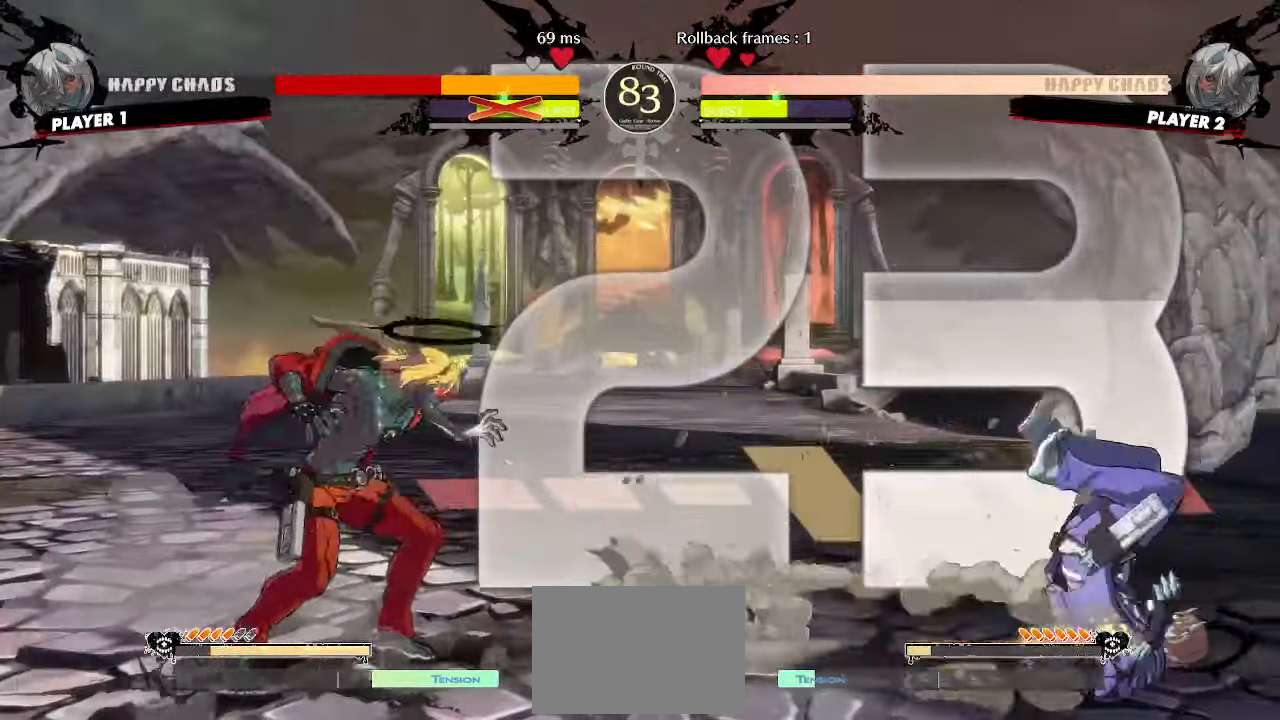
{"buttons": [], "events": [[433, "DPAD_RIGHT", "up"], [450, "DPAD_UP", "up"]]}
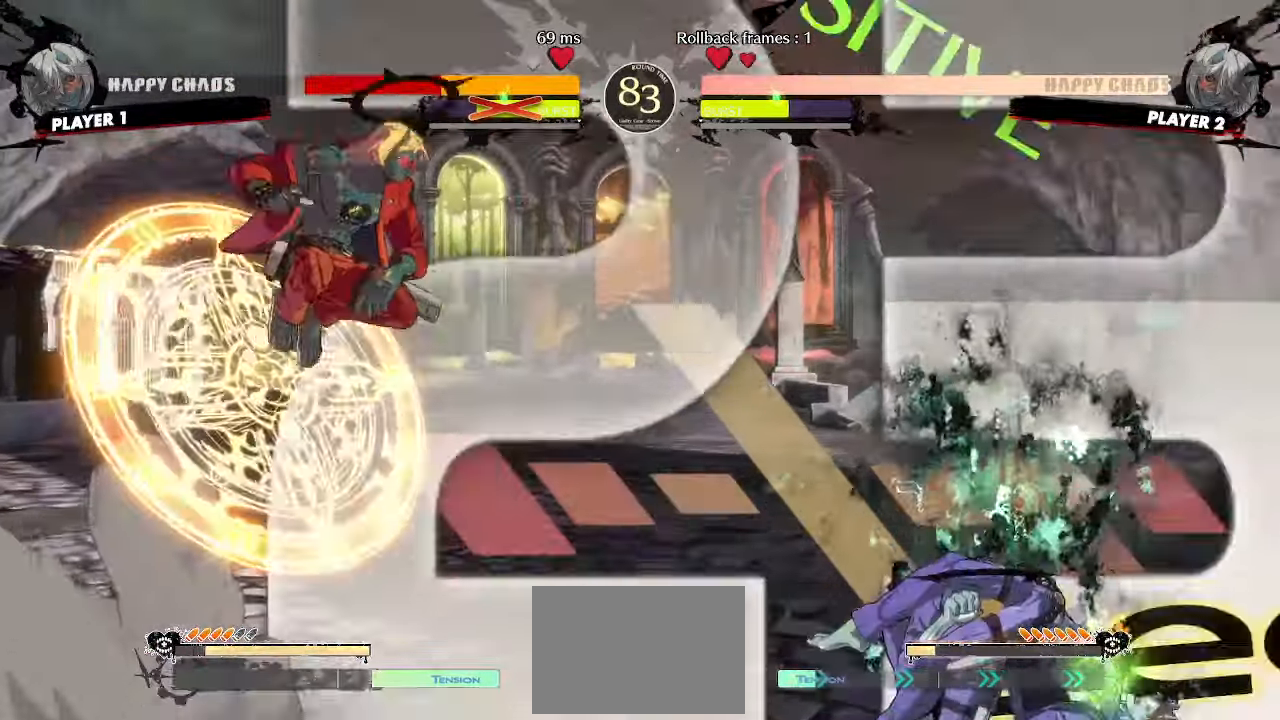
{"buttons": ["DPAD_LEFT"]}
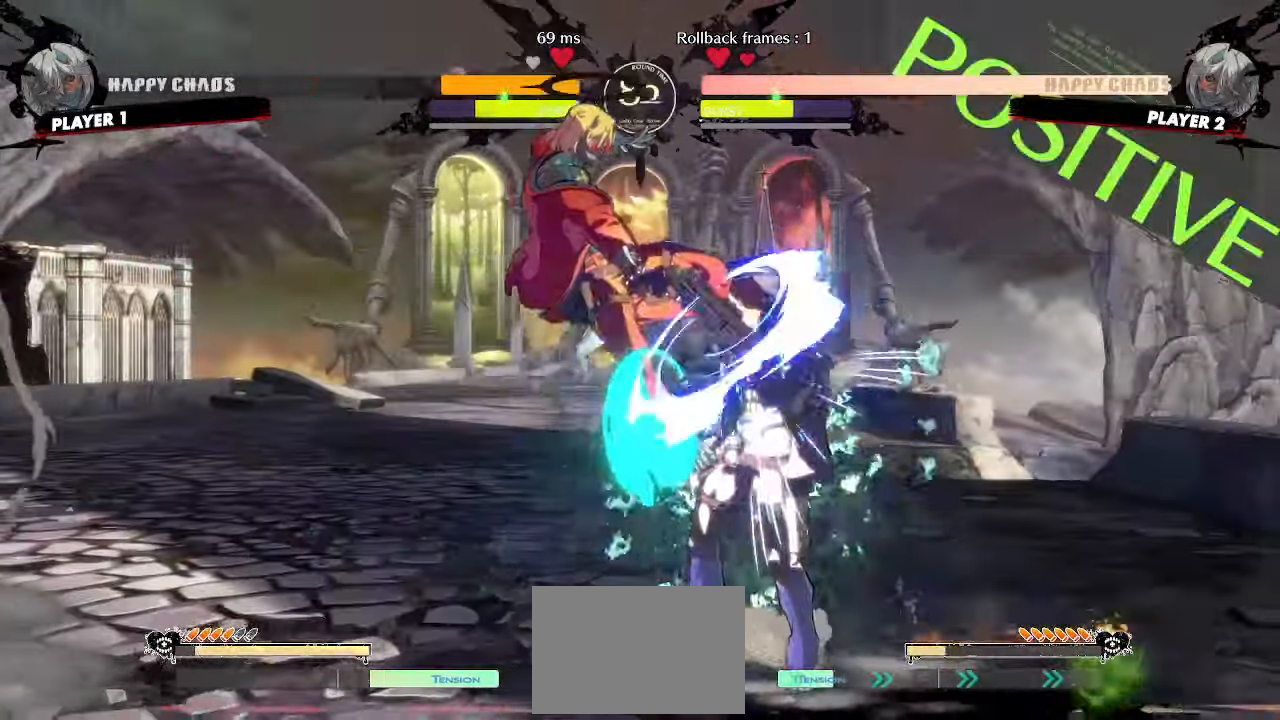
{"buttons": ["DPAD_DOWN"], "events": [[167, "DPAD_LEFT", "up"], [267, "S", "down"], [333, "S", "up"], [450, "DPAD_DOWN", "down"]]}
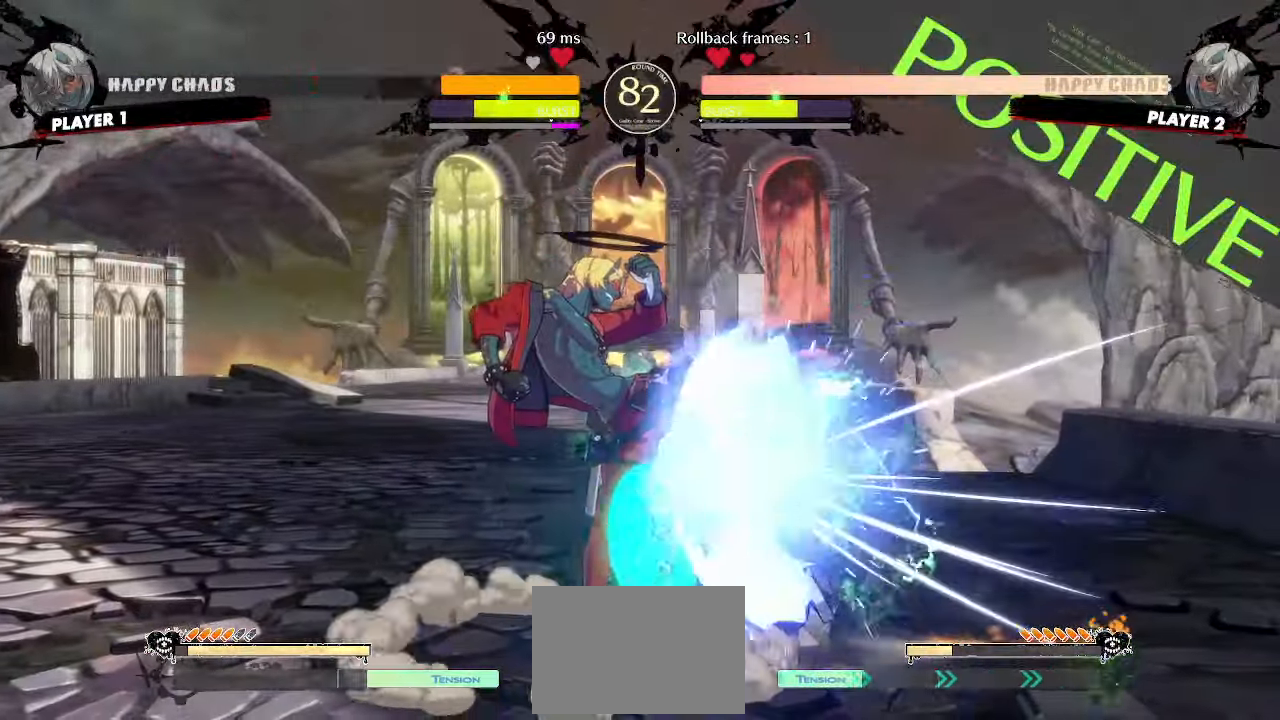
{"buttons": ["DPAD_DOWN"], "events": [[33, "DPAD_RIGHT", "down"], [67, "DPAD_DOWN", "up"], [150, "DPAD_RIGHT", "up"], [467, "DPAD_DOWN", "down"]]}
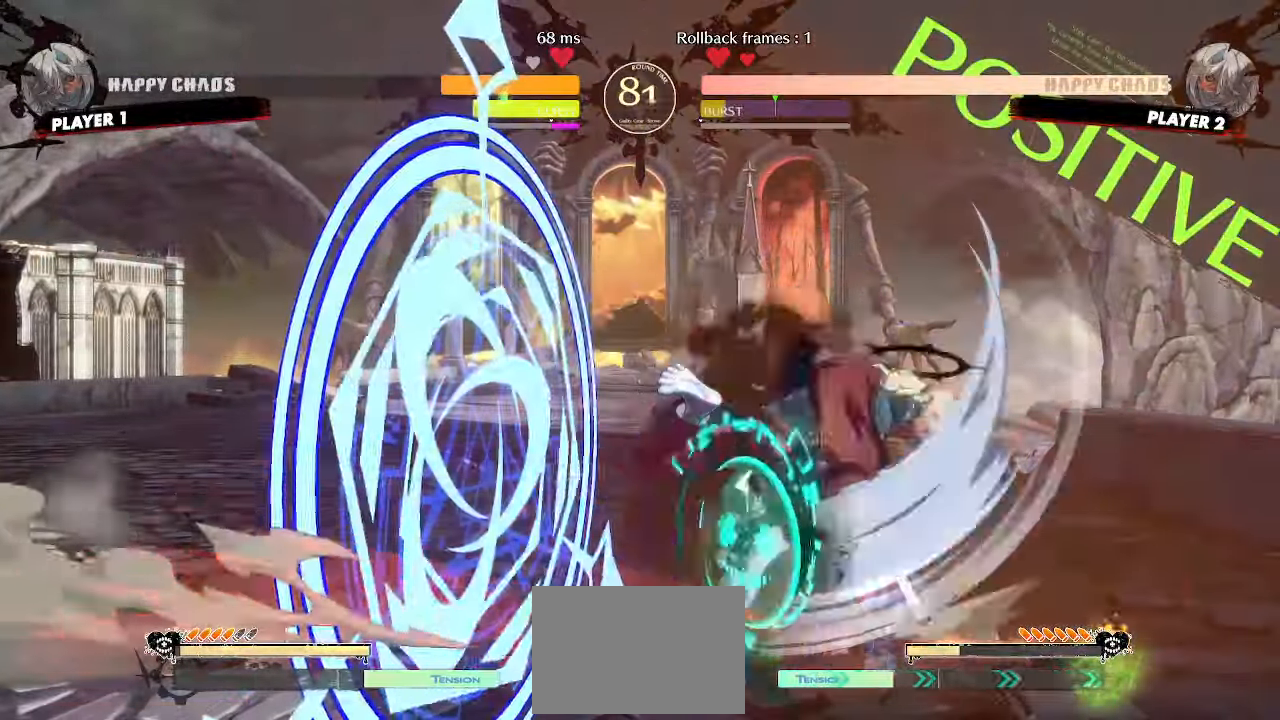
{"buttons": [], "events": [[33, "DPAD_DOWN", "up"], [117, "DPAD_DOWN", "down"], [200, "DPAD_DOWN", "up"]]}
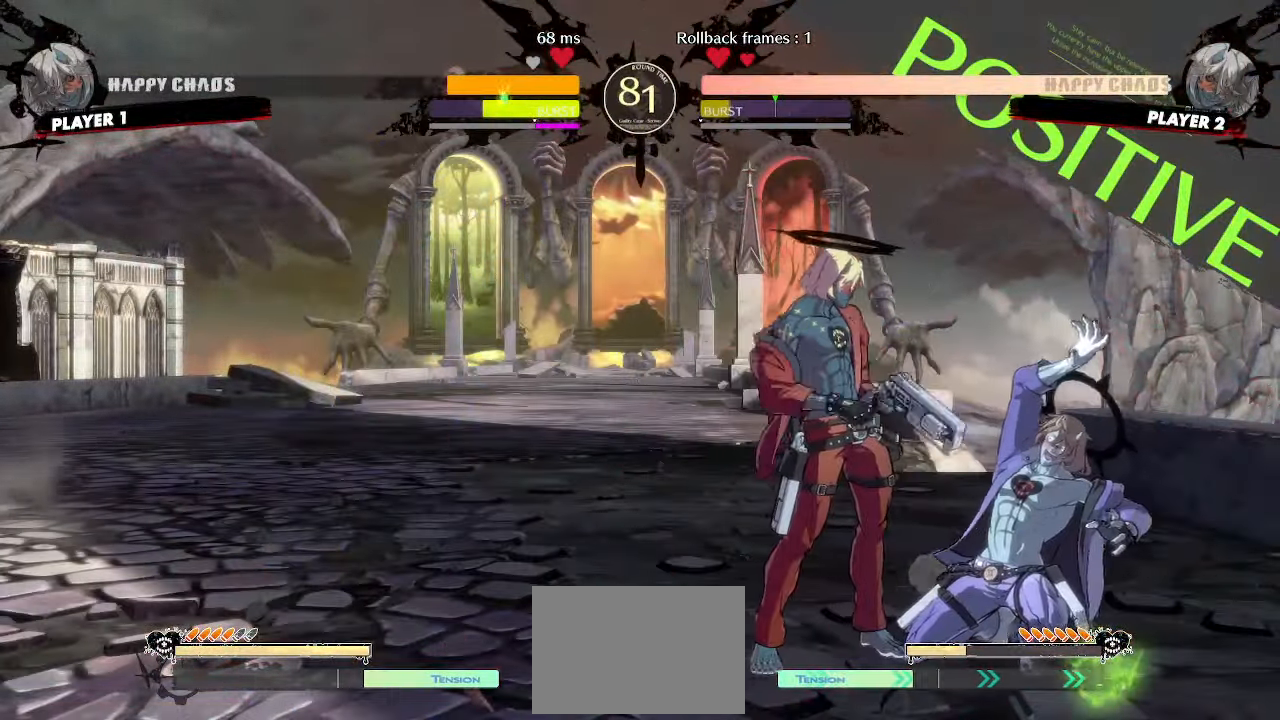
{"buttons": ["DPAD_RIGHT"]}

****************

● Task goal: Transcribe the listing exactly; omit all images.

● Answer section:
{"buttons": [], "events": [[433, "DPAD_RIGHT", "up"], [450, "DPAD_UP", "up"]]}
{"buttons": ["DPAD_LEFT"]}
{"buttons": ["DPAD_DOWN"], "events": [[167, "DPAD_LEFT", "up"], [267, "S", "down"], [333, "S", "up"], [450, "DPAD_DOWN", "down"]]}
{"buttons": ["DPAD_DOWN"], "events": [[33, "DPAD_RIGHT", "down"], [67, "DPAD_DOWN", "up"], [150, "DPAD_RIGHT", "up"], [467, "DPAD_DOWN", "down"]]}
{"buttons": [], "events": [[33, "DPAD_DOWN", "up"], [117, "DPAD_DOWN", "down"], [200, "DPAD_DOWN", "up"]]}
{"buttons": ["DPAD_RIGHT"]}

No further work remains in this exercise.